In a few minutes now I will be listening to Charlie McCarthy and it is somehow a thought to make you feel a little nearer to know that you will probably be listening to the same words and laughing at the same remarks as we are. After the Manhattan Merry-Go-Round I also keep on the same station to listen to the album a familiar music, which is to my mind exceptionally good, but maybe they do not include this on the rebroadcast. I will enclose with this letter the radio page of the Post for whatever good it may do you in trying to get other night programs during the week.
Your account of rescuing the drilling rig from the mud and your ride on the brakeless truck was quite thrilling. I should think, judging from your own experience as a boss, Mr. Leander would be pleased to realize he has someone who, when faced with an emergency during his absence, can show good judgment and initiative (particularly when it works out satisfactorily).
Am very anxious to hear whether Dan gets down to see you or not, and whether he takes the marsh buggy or the new plane, or if neither of these are in operation whether he will abandon his intention due to time, or try to make the camp in some other manner. The map you drew did not include where the new landing field is to be located. When you answer this please supply this fact and I will note it on your map.
It is a coincidence that when I opened the new package of cereal yesterday out dropped the enclosed picture of the Beechcraft airplane. Apparently from all the parking spaces provided, a good many of you folks must have automobiles. You show three, one near the old garage, one near the new and one in front of your “apartment”.
I wanted to say again how much yours and Dan’s checks helped out. It was a regular bracer, and has made me feel much better, because while one knows it is foolish to let these things bother one, you can’t help thinking of it and wondering what in manner you can get by. I feel as mean as hell taking advantage of your good nature and generosity, but I have planned for three months ahead on just how I am going to spend the checks you send me, and all of them at that to the full amount. I think that by that time I will be pretty well caught up on all but Kurtz, and thereafter I shall plan on spending only a part of your check, the balance will be invested in various securities that seem to me to be safe and profitable.

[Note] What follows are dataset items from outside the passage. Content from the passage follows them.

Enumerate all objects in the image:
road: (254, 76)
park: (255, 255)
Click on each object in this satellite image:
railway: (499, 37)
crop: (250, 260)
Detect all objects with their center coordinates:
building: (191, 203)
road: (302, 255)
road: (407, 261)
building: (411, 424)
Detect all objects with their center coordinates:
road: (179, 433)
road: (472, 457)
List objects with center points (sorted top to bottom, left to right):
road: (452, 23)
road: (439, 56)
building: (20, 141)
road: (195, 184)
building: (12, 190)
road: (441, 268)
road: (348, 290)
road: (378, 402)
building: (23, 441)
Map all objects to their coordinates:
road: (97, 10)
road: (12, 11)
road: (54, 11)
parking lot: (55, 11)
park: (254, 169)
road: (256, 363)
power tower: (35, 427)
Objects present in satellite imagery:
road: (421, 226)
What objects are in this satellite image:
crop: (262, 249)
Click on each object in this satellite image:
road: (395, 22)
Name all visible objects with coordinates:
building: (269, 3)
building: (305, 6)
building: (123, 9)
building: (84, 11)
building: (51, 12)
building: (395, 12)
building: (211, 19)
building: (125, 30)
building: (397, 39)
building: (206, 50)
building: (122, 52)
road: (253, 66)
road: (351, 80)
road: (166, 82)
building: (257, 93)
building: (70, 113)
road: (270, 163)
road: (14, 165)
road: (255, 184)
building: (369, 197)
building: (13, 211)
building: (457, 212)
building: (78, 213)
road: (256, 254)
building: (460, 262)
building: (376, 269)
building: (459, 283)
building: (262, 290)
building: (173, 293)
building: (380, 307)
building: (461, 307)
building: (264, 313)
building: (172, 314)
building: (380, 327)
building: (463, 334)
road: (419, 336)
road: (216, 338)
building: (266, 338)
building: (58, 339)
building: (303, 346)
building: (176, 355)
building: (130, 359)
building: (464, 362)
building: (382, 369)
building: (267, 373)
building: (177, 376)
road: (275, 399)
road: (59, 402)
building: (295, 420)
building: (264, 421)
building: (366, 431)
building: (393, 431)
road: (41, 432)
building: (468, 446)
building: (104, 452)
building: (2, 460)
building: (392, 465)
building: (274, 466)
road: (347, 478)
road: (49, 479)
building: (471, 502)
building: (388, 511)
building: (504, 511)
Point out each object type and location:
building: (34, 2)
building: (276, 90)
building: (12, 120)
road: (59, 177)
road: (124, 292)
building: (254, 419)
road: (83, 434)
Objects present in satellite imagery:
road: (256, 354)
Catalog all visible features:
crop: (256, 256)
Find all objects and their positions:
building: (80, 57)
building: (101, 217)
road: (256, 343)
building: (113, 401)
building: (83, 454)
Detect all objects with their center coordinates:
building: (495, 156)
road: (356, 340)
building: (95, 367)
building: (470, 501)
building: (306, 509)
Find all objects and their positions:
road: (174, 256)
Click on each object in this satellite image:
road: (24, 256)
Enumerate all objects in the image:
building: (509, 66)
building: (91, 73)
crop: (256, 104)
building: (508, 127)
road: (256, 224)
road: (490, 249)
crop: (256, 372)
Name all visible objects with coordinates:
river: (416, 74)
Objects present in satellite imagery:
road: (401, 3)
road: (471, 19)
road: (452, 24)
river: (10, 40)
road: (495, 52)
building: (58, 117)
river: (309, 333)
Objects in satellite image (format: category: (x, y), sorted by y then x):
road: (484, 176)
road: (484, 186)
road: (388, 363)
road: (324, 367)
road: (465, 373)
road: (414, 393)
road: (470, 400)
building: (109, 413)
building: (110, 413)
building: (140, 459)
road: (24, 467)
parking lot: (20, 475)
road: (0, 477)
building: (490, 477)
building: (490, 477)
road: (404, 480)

I think I shall send you a schedule of my intentions, and as. after all, it is your money, I will appreciate your comments on whether or not you approve of the suggestions before I finally put them into effect. The part that bothers me the most is that I have provided in a purely selfish way for myself. I can’t get myself into thinking that this will serve as a rousing good birthday present from my absent son, but just the same it does seem to be rubbing it in a little bit.
It is a regular hot humid July day. Aunt Helen has been laid up today because the kitchen stool fell over the other day and cracked her on the big toe. Is twice its normal size but is better today. Ted and she both renew their promise to write, and asked me to so inform you.
So long, old scout.
I was surprised by how my grandfather was feeling about the money the boys were sending home to help their father. He even went so far as to send my father his plans for “Lad’s money” and noted that he would wait for Lad’s approval before he actually spent it. He also feels selfish about using some of that money for himself, although I’ll bet he hasn’t spent any money on himself for a long time…. and it’s his birthday, for crying out loud. I’ll bet that if my father was home, he would have gladly spent that and more for his father’s birthday.
The detail in Lad’s map of the camp is exactly what I would have expected from my father. I was rather surprised that it wasn’t to scale, though. I actually have to keep reminding myself that he’s only 25 years old. Sometimes he seems much older and more responsible than his age would require. That’s probably because he was the oldest of 6 children and felt the weight of his Mother’s death on his father as well.